WHEREAS, the Board of Directors of the Company and the committee of
disinterested directors of the Company formed pursuant to Section 302A.673,
subd. 1(d) of the MBCA (as defined in Section 1.1) (the "Statutory Committee")
have determined that the Merger (as defined in Section 1.1) is fair to and in
the best interests of the Company's shareholders and have approved the Merger in
accordance with this Agreement;
WHEREAS, the respective Boards of Directors of GM and Xxxxxx have
determined that the Merger is advisable and in the best interests of Xxxxxx, XX
and GM's common stockholders;
WHEREAS, for federal income tax purposes, it is intended that the
Merger shall qualify as a tax-free reorganization within the meaning of Section
368(a) of the Internal Revenue Code of 1986, as amended (the "Code");
WHEREAS, concurrently with the execution hereof, certain holders of
shares of Company Common Stock (as defined in Section 3.2) are entering into an
agreement providing for certain matters with respect to their shares of Company
Common Stock (the "Shareholders Agreement"), a copy of which is attached hereto
as Exhibit A; and
WHEREAS, GM, Xxxxxx and the Company desire to make certain
representations, warranties, covenants and agreements in connection with the
Merger and also to prescribe various conditions to the Merger.

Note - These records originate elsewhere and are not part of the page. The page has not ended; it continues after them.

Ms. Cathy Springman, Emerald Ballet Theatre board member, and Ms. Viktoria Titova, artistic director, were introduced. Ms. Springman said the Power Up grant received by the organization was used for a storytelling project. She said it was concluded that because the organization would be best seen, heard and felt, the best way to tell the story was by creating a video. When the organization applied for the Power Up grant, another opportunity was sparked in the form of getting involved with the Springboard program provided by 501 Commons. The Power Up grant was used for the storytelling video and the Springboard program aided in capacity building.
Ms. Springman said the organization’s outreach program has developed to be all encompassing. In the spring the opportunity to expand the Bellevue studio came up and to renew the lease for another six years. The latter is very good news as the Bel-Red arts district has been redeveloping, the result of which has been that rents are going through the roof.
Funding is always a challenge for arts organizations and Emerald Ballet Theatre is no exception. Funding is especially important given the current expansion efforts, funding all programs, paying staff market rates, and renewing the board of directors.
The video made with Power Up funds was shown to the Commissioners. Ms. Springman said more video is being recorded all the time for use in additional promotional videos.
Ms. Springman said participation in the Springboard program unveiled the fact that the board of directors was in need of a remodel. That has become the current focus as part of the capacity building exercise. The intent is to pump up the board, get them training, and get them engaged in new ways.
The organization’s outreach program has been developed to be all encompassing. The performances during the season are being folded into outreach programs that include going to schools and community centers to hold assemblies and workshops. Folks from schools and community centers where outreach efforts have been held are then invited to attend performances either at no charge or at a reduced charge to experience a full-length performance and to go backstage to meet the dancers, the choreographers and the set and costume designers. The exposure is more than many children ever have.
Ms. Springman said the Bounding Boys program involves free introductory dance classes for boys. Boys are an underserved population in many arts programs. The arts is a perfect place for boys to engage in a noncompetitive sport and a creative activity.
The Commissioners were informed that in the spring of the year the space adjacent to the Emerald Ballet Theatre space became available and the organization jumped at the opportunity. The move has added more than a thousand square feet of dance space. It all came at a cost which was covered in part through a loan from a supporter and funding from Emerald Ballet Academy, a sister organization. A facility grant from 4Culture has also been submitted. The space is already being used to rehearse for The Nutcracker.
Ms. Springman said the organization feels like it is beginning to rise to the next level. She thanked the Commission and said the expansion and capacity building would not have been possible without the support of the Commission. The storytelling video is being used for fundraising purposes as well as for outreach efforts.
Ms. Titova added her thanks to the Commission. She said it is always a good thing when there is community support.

NOW, THEREFORE, in consideration of the premises and the mutual
representations, warranties, covenants and agreements herein contained, GM,
Xxxxxx and the Company hereby agree as follows:
ARTICLE 1
THE MERGER
1.1. The Merger. At the Effective Time, upon the terms and subject
to the conditions of this Agreement and in accordance with the Delaware General
Corporation Law (the "DGCL") and the Minnesota Business Corporations Act (the
"MBCA"), the Company shall be merged with and into Xxxxxx (the "Merger").

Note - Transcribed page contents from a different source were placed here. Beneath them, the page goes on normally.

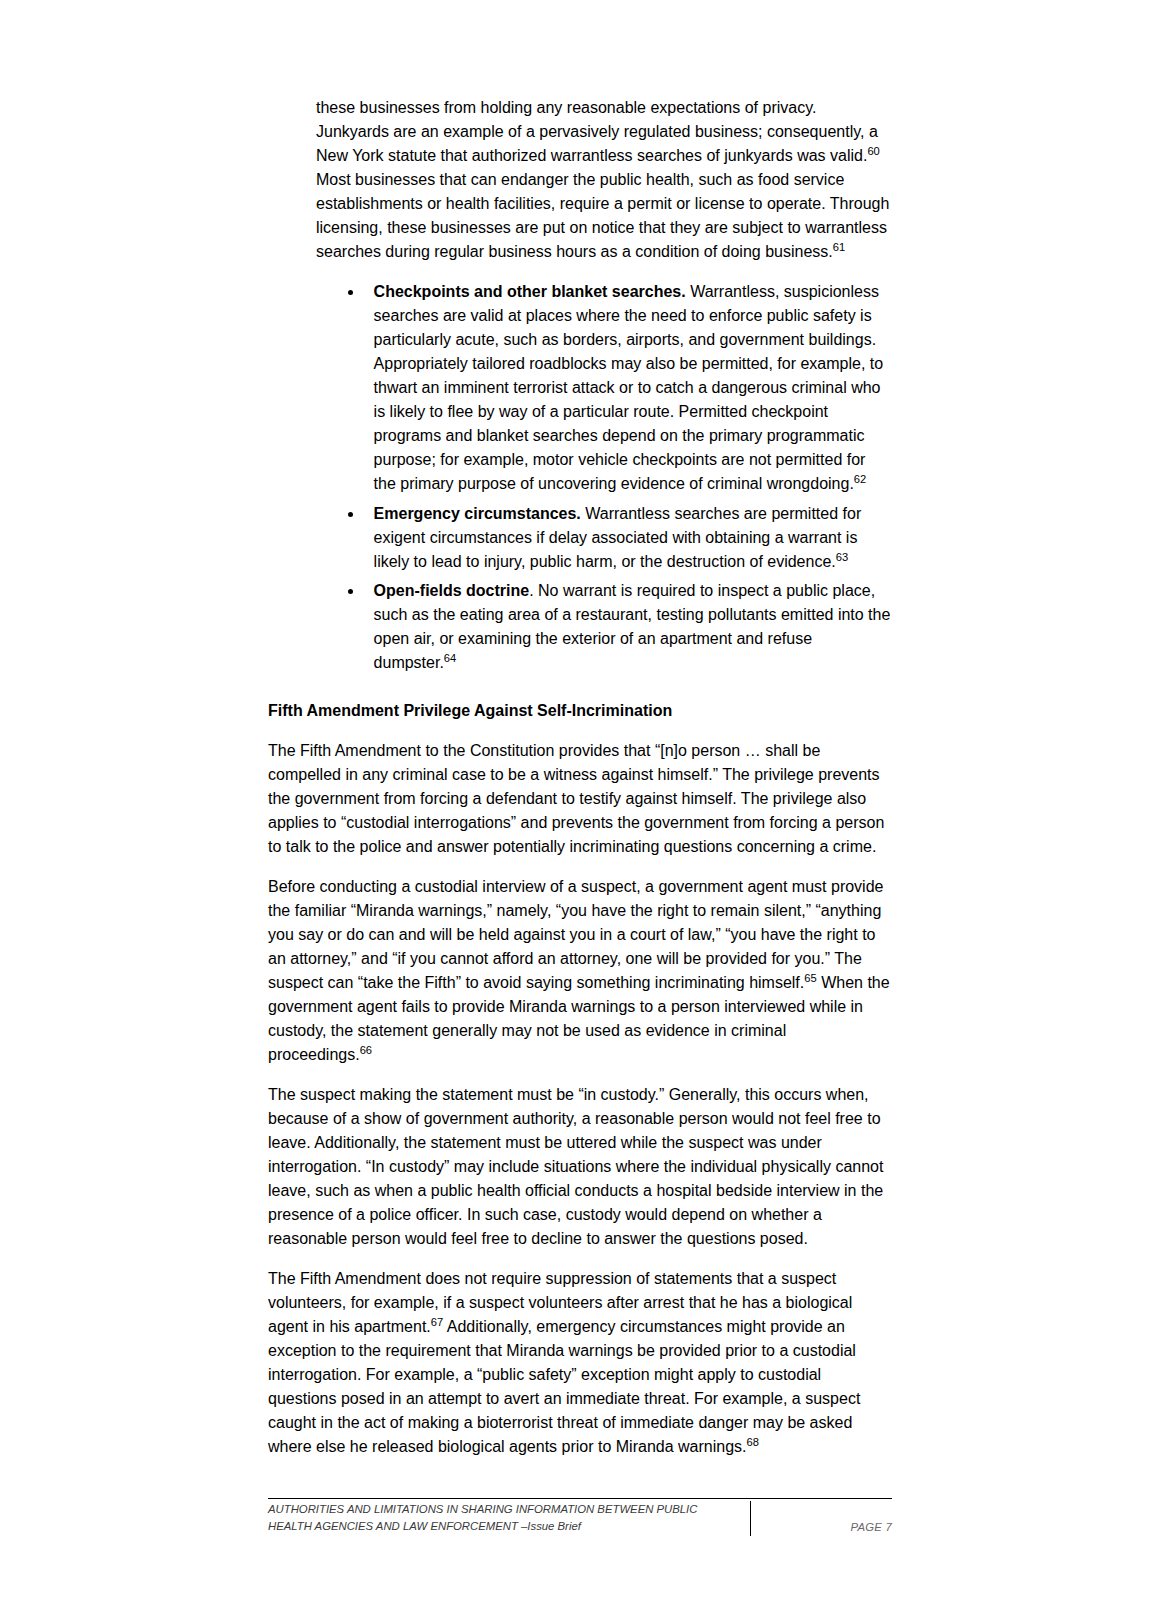these businesses from holding any reasonable expectations of privacy. Junkyards are an example of a pervasively regulated business; consequently, a New York statute that authorized warrantless searches of junkyards was valid.60 Most businesses that can endanger the public health, such as food service establishments or health facilities, require a permit or license to operate. Through licensing, these businesses are put on notice that they are subject to warrantless searches during regular business hours as a condition of doing business.61
Checkpoints and other blanket searches. Warrantless, suspicionless searches are valid at places where the need to enforce public safety is particularly acute, such as borders, airports, and government buildings. Appropriately tailored roadblocks may also be permitted, for example, to thwart an imminent terrorist attack or to catch a dangerous criminal who is likely to flee by way of a particular route. Permitted checkpoint programs and blanket searches depend on the primary programmatic purpose; for example, motor vehicle checkpoints are not permitted for the primary purpose of uncovering evidence of criminal wrongdoing.62
Emergency circumstances. Warrantless searches are permitted for exigent circumstances if delay associated with obtaining a warrant is likely to lead to injury, public harm, or the destruction of evidence.63
Open-fields doctrine. No warrant is required to inspect a public place, such as the eating area of a restaurant, testing pollutants emitted into the open air, or examining the exterior of an apartment and refuse dumpster.64
Fifth Amendment Privilege Against Self-Incrimination
The Fifth Amendment to the Constitution provides that “[n]o person … shall be compelled in any criminal case to be a witness against himself.” The privilege prevents the government from forcing a defendant to testify against himself. The privilege also applies to “custodial interrogations” and prevents the government from forcing a person to talk to the police and answer potentially incriminating questions concerning a crime.
Before conducting a custodial interview of a suspect, a government agent must provide the familiar “Miranda warnings,” namely, “you have the right to remain silent,” “anything you say or do can and will be held against you in a court of law,” “you have the right to an attorney,” and “if you cannot afford an attorney, one will be provided for you.” The suspect can “take the Fifth” to avoid saying something incriminating himself.65 When the government agent fails to provide Miranda warnings to a person interviewed while in custody, the statement generally may not be used as evidence in criminal proceedings.66
The suspect making the statement must be “in custody.” Generally, this occurs when, because of a show of government authority, a reasonable person would not feel free to leave. Additionally, the statement must be uttered while the suspect was under interrogation. “In custody” may include situations where the individual physically cannot leave, such as when a public health official conducts a hospital bedside interview in the presence of a police officer. In such case, custody would depend on whether a reasonable person would feel free to decline to answer the questions posed.
The Fifth Amendment does not require suppression of statements that a suspect volunteers, for example, if a suspect volunteers after arrest that he has a biological agent in his apartment.67 Additionally, emergency circumstances might provide an exception to the requirement that Miranda warnings be provided prior to a custodial interrogation. For example, a “public safety” exception might apply to custodial questions posed in an attempt to avert an immediate threat. For example, a suspect caught in the act of making a bioterrorist threat of immediate danger may be asked where else he released biological agents prior to Miranda warnings.68
AUTHORITIES AND LIMITATIONS IN SHARING INFORMATION BETWEEN PUBLIC HEALTH AGENCIES AND LAW ENFORCEMENT –Issue Brief
PAGE 7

Following the Merger, Xxxxxx shall continue as the surviving corporation (the
"Surviving Corporation") and shall continue its
corporate existence under the DGCL, and the separate corporate existence of the
Company shall cease.
1.2. Effective Time. Subject to the provisions of this Agreement,
GM, Xxxxxx and the Company shall cause the Merger to be consummated by (i)
filing a certificate of merger complying with the DGCL with the Secretary of
State of the State of Delaware and (ii) filing articles of merger complying with
the MBCA with the Secretary of State of the State of Minnesota, in each case as
soon as practicable on or after the Closing Date (as defined in Section 1.3).
The Merger shall become effective upon the later of such filings or at such time
thereafter as is provided in such certificate of merger and such articles of
merger (the "Effective Time").
1.3. Closing of the Merger. The closing of the Merger (the
"Closing") will take place at a time and on a date (the "Closing Date") to be
specified by the parties, which shall be no later than the second business day
after satisfaction or waiver of the conditions set forth in Article 6, at the
offices of Weil, Gotshal & Xxxxxx LLP, 000 Xxxxx Xxxxxx, Xxx Xxxx, Xxx Xxxx
00000, unless another time, date or place is agreed to in writing by the parties
hereto.
1.4. Effects of the Merger. The Merger shall have the effects set
forth in the DGCL and the MBCA. Without limiting the generality of the
foregoing, and subject thereto, at the Effective Time, all the properties,
rights, privileges, immunities, powers and franchises of the Company and Xxxxxx
shall vest in the Surviving Corporation, and all debts, liabilities, obligations
and duties of the Company and Xxxxxx shall become the debts, liabilities,
obligations and duties of the Surviving Corporation.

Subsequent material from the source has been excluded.